Buying Designer Denim Tips & Facts

ddIt's a scary world out there and today, there are countless retailers who are trying to make their profit by selling inauthentic goods to unsuspecting consumers. Your best bet is to educate yourself, search for reviews from the site where you are buying, and do your best to know what you are getting.

Here we show some tips to ensuring you are getting what you want: a premium product.

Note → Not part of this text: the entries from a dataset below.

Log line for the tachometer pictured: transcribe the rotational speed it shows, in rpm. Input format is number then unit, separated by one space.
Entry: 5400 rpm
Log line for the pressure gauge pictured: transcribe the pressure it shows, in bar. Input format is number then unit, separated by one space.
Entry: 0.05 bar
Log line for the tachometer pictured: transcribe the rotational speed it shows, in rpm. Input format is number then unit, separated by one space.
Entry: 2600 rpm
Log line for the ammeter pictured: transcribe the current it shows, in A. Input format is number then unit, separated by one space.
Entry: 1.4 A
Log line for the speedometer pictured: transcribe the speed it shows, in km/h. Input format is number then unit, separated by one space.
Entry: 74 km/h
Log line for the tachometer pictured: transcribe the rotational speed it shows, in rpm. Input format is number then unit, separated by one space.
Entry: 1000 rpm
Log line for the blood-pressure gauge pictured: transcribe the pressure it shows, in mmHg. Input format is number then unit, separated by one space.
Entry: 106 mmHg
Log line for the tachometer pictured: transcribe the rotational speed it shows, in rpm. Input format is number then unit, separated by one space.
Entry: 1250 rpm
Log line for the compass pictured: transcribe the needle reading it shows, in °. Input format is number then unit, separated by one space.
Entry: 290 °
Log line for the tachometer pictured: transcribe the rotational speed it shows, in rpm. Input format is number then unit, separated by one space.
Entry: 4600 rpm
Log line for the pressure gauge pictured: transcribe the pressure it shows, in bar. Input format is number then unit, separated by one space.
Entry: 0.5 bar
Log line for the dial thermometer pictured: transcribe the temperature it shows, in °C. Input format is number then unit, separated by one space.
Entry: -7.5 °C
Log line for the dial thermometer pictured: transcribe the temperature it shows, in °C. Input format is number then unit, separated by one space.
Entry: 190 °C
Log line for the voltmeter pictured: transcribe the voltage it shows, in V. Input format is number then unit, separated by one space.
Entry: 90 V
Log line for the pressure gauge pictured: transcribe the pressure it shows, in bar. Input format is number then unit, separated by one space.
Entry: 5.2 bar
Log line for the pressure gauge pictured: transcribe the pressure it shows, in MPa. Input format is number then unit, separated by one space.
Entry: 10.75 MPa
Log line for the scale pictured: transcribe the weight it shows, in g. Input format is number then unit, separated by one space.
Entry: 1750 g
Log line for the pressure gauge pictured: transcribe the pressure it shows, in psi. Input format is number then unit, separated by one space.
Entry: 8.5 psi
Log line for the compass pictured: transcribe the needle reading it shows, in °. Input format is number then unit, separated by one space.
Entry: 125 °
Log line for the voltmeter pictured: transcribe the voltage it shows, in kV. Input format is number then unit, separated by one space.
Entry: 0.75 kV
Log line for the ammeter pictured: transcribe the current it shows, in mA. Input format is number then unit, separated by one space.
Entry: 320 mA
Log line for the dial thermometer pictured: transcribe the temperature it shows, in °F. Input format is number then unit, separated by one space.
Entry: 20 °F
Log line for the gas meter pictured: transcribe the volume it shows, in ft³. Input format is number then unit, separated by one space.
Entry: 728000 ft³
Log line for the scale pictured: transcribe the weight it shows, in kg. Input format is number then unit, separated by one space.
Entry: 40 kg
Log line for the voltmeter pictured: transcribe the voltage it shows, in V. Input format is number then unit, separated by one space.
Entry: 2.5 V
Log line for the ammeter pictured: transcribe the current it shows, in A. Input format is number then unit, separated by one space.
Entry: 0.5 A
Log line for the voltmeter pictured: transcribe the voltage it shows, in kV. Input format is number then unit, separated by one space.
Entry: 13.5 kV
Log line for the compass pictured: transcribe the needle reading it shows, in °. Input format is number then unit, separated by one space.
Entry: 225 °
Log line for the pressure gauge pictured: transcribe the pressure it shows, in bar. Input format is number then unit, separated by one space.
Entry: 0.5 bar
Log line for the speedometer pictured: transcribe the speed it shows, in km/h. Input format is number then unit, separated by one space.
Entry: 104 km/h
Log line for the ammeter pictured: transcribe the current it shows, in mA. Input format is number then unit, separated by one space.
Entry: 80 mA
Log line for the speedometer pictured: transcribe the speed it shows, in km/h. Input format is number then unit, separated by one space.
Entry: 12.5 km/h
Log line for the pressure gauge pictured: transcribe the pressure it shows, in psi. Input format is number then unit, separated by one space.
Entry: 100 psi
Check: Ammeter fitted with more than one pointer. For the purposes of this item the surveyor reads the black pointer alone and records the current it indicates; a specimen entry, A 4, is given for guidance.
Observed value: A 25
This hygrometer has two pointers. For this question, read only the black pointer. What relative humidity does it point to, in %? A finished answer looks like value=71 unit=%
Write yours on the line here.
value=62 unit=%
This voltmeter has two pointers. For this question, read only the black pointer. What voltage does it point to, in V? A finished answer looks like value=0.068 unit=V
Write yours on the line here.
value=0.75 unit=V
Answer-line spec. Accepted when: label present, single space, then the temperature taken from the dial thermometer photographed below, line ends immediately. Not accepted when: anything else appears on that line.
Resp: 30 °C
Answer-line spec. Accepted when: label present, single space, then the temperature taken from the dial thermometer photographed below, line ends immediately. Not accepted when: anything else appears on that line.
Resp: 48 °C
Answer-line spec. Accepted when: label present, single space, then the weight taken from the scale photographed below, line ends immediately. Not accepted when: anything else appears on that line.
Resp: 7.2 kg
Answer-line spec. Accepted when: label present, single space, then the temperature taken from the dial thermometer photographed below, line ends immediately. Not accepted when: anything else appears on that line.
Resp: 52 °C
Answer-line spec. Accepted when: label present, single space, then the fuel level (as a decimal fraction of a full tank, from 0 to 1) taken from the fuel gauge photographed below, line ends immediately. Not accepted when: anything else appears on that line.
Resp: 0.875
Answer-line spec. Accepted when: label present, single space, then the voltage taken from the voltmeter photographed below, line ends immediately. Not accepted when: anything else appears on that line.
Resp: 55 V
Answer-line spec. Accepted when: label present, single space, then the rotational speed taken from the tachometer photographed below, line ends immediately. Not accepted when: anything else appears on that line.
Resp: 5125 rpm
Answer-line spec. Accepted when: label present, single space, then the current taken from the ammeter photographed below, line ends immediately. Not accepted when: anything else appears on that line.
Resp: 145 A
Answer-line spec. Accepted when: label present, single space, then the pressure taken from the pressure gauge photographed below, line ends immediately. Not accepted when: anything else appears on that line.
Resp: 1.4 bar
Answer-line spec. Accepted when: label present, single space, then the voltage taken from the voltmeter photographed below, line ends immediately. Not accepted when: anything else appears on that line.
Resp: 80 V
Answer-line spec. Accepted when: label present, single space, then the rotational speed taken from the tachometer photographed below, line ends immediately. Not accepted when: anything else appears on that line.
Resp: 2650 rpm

    • Plenty of fake designer denim comes with "tags" and "authenticity cards"; these are not necessarily proof that the item is legit.

 

    • It's important to do your homework before buying to know what the tag from a certain brand of jeans is supposed to look like. While designers change everything from hardware to topstitch on each pair of jeans, tags are almost always standard.

 

    • Know that there's no such thing as a "direct manufacturer" or designer clothing "factory-direct" from China... All the top designer brands are retailed from wholesalers in the US. This doesn't mean that certain products are not made in China; the presence of a "Made in China" tag is not necessarily a sign of an inauthentic product. What it does mean is that, while some legitimate goods are made in China, you should beware of any website or retailer that claims to get their clothing directly from a manufacturer in China... These items will either be stolen or fake.

 

    • The term "OEM" is a huge red flag. OEM stands for "Original Equipment Manufacturer", and many a counterfeiter will claim their denim comes "directly from an OEM factory" to make it sound official. These are most certainly fakes.

 

    • An instance of an actual OEM item would be an Apple software package. Some are intended for sale in retail stores and so come in a nice, colorful box. Others are packaged to be sold with a computer purchase item and come in a plain brown or white box.

 

  • Knockoff sellers will use the term "OEM factory" item to explain why their product may look slightly different from what you're used to, whether it's the item itself or the packaging it comes in. The problem is, OEM applies to products like computer software or auto parts... Not designer clothing.